(Text excerpt)
▼

Anticipating these events and planning corrective
courses of action is now a prerequisite to
business success.
Preparing an organization for
the unexpected is the domain of business
continuity planning (BCP). The specific
preparations taken by an IT group to ensure
continuous access to information resources is a
subset of BCP known as disaster recovery planning
(DRP). This article provides an overview of the
technology of disaster recovery (DR) in order to
give application developers, system
administrators, and line-of-business users a
common reference point when discussing how best to
respond to the threat of a business system
outage. The Language
of Disaster Recovery
The terminology of DRP can seem
confusing and cryptic to those not involved in
disaster planning on a daily basis. Many DR terms
appear bewilderingly similar – high availability
and disaster tolerance, for example – and others
are loaded with mysterious technology-related
jargon.
For application analysts and
line-of-business personnel involved in the DR
process, understanding the terminology used to
describe DRP is essential. Proposals for
safeguarding critical business systems will often
be peppered with arcane and unusual phrases, and
assessing the merits of a particular DR approach
demands a common understanding of the language.
Business Continuity Planning
and Disaster Recovery Planning
Business continuity planning
(BCP) is a procedure put in place by an
organization to ensure that essential business
processes continue following a disaster. The BCP
takes into account the need for alternate
facilities (offices, warehouses, and retail
outlets) if normal business locations become
inaccessible. A host of other items are included
in the plan, including departmental guidelines
detailing how to maintain business operations
under extraordinary circumstances.
Disaster Recovery Planning (DRP)
is a subset of BCP and focuses solely on the
recovery of IT systems. The DR plan, the output of
the DRP process, documents procedures for IT staff
to follow when reestablishing business system
functionality after an outage. Each business
application must be cataloged, its recovery needs
assessed and documented, and the importance of the
application to the organization quantified to
enable IT staff to prioritize the recovery
process.
Business Impact Analysis
A business impact analysis (BIA)
quantifies the impact of an outage to each
business system. The BIA determines what affect
the loss of a specific IT system will have on an
organization. For example, a failure disrupting
the accounts payable system may have wide ranging
consequences for cash flow, customer retention,
and an organization’s credit rating.
The BIA includes a risk analysis
to determine the likelihood of a disruption to
business applications. The probability of an event
is weighed against the amount of disruption the
event might cause. Findings from the BIA help the
IT department determine strategies to offset the
risk of an event’s occurrence.

▲

(Questions to answer)
1. Decide whether each statement agrees with the disaster recovery overview. Answer yes or no for each, and quote the text's deciding words. (a) DRP is a subset of BCP that deals only with the recovery of IT systems. (b) The BCP leaves out alternate facilities such as warehouses. (c) Risk analysis is kept outside the BIA.
2. Reproduce the passage of the disaster recovery overview starting with "quantifies the impact" and going on through "an event’s occurrence.".

(Listed entries)

▼

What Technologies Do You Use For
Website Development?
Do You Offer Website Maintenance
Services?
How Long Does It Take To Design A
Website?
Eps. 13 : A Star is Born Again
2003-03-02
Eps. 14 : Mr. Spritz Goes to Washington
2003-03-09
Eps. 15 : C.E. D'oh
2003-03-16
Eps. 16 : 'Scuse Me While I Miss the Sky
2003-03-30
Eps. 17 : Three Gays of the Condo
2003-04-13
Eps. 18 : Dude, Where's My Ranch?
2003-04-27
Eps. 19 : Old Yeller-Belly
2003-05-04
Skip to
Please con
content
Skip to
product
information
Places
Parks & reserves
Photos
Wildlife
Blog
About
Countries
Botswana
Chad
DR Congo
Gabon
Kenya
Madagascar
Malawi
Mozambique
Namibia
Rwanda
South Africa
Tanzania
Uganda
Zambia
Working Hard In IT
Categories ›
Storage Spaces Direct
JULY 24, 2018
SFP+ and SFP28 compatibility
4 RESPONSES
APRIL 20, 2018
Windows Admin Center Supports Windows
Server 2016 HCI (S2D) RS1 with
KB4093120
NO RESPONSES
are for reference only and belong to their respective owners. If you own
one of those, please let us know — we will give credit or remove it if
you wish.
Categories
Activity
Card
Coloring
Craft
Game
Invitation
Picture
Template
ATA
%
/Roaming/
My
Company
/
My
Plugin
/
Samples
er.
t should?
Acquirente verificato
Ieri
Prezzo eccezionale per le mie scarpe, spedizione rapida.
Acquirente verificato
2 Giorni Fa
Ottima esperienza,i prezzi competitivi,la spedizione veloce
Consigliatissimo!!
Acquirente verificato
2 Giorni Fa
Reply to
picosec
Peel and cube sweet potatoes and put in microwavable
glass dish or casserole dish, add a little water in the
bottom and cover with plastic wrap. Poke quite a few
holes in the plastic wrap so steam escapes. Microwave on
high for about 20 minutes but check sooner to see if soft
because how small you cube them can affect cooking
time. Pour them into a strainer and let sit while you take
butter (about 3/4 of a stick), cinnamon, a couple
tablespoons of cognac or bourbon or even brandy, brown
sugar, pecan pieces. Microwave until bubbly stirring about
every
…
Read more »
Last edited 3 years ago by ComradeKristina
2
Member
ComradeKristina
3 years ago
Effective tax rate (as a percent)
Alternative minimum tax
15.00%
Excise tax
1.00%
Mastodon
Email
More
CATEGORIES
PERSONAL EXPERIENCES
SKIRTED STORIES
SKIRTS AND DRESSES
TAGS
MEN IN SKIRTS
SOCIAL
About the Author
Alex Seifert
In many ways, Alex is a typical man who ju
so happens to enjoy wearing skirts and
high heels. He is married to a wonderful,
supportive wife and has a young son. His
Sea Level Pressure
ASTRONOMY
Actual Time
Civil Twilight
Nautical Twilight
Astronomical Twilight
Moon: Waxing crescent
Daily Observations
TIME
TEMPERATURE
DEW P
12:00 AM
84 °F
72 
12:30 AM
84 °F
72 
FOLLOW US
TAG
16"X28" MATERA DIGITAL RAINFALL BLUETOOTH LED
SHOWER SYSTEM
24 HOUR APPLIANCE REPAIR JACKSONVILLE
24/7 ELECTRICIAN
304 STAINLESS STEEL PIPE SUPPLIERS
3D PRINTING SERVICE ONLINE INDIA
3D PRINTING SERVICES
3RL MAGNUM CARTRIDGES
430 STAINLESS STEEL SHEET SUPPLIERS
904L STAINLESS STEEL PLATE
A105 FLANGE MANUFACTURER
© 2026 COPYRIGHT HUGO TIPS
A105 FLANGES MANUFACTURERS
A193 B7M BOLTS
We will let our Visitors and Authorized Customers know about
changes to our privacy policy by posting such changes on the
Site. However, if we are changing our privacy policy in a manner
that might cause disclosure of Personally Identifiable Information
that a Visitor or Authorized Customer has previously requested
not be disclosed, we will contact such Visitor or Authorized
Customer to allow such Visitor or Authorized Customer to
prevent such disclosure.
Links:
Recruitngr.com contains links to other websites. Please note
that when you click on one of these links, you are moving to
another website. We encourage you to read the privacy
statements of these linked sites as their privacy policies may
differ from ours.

▲

(Answers per task)
1.
(a) Yes: "is a subset of BCP and focuses solely on the recovery of IT systems"
(b) No: "The BCP takes into account the need for alternate facilities (offices, warehouses, and retail outlets)"
(c) No: "The BIA includes a risk analysis to determine the likelihood of a disruption to business applications."

2.
quantifies the impact of an outage to each
business system. The BIA determines what affect
the loss of a specific IT system will have on an
organization. For example, a failure disrupting
the accounts payable system may have wide ranging
consequences for cash flow, customer retention,
and an organization’s credit rating.
The BIA includes a risk analysis
to determine the likelihood of a disruption to
business applications. The probability of an event
is weighed against the amount of disruption the
event might cause. Findings from the BIA help the
IT department determine strategies to offset the
risk of an event’s occurrence.